The following SPARQL queries Wikidata for all European countries (sovereign states, Q3624078) and loads for each country the last few known population numbers (P:1082 population):
SELECT DISTINCT ?item $itemLabel ?population ?popDate
WHERE {
?item wdt:P31 wd:Q3624078. #select only sovereign states
?item wdt:P706/wdt:P361*|wdt:P361*|wdt:P30 wd:Q46. #select items which are geographically in Europe
?item p:P31 ?statement.
?statement ps:P31 wd:Q3624078.
FILTER NOT EXISTS { ?statement pq:P582 ?end. } #filter out items which are not sovereign states anymore
FILTER NOT EXISTS { ?item wdt:P31 wd:Q3024240. } #filter out historical countries
OPTIONAL {
?item p:P1082 ?popStatement.
?popStatement ps:P1082 ?population;
pq:P585 ?popDate.
FILTER ( YEAR(?popDate) >= 2014 )
}
SERVICE wikibase:label { bd:serviceParam wikibase:language "en". }
}
ORDER BY ASC($itemLabel)
You can test it here.
How can I limit the population data to the most recent population number?

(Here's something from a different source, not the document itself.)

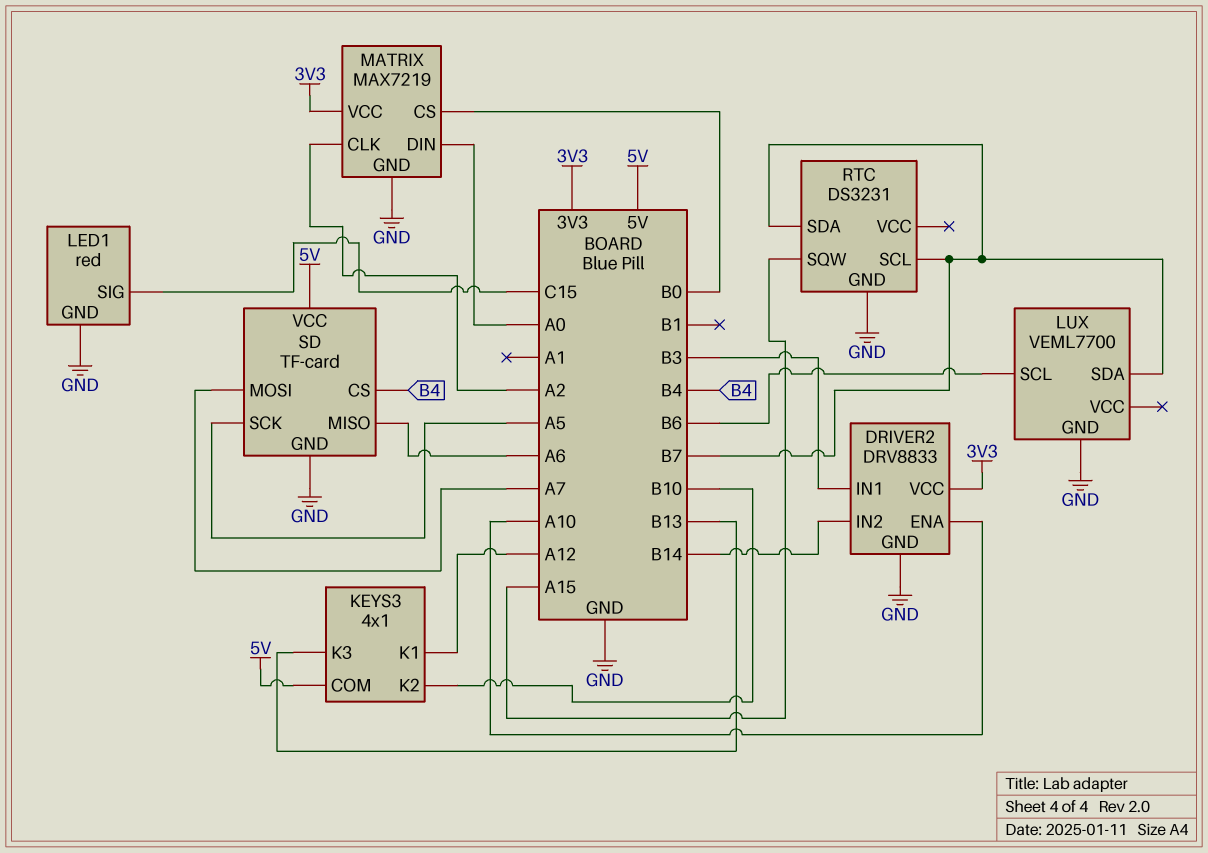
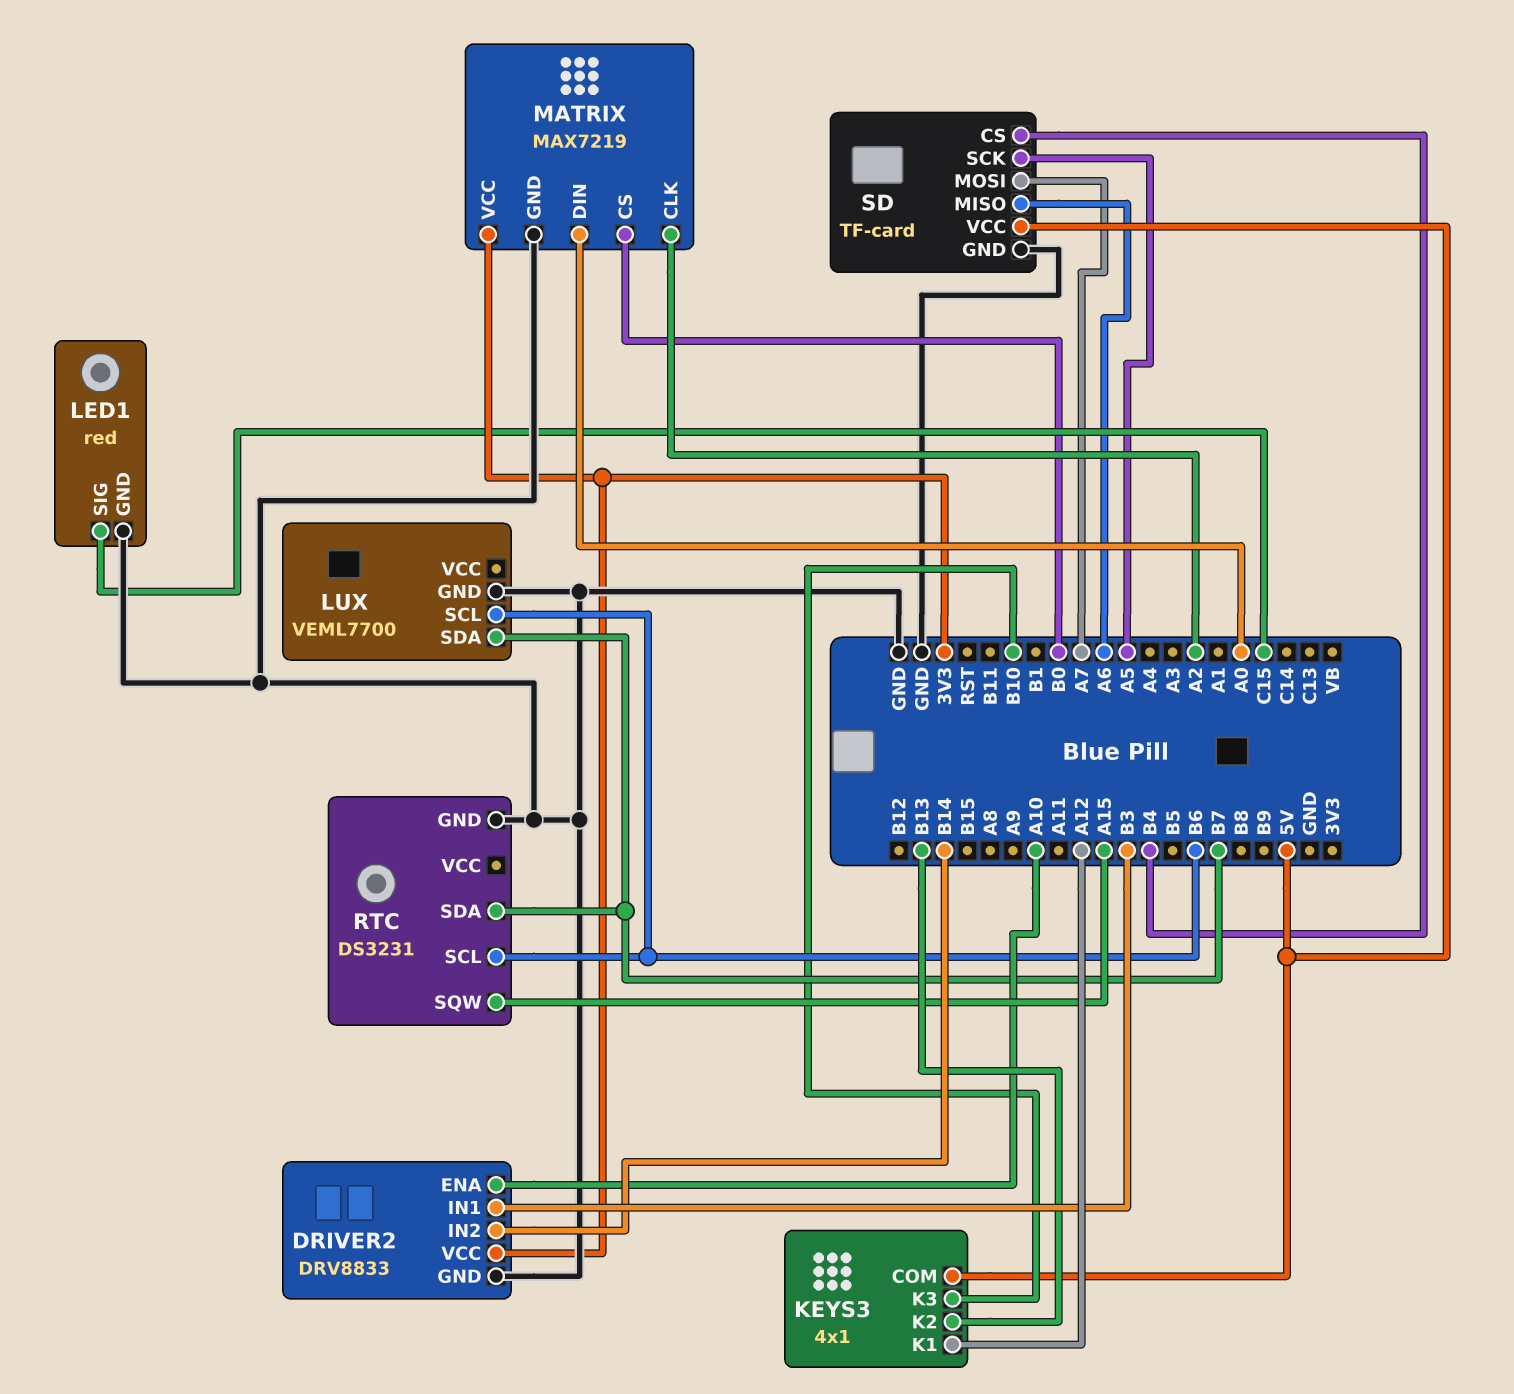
KEYS3 pin K2: B10 -> B13
KEYS3 pin K3: B13 -> B10
RTC pin SCL: B7 -> B6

I tried it by limiting it to a specific year (FILTER (YEAR(?popDate) = 2018
), but this does not work because some countries don't have a population estimate for 2018.
This is similar to an SQL query like SELECT * FROM country c INNER JOIN population p ON p.CountryId = c.Id
. In SQL, you would need to create a subquery with a MAX statement to find the most recent population data by country. How can I achieve the same in SPARQL?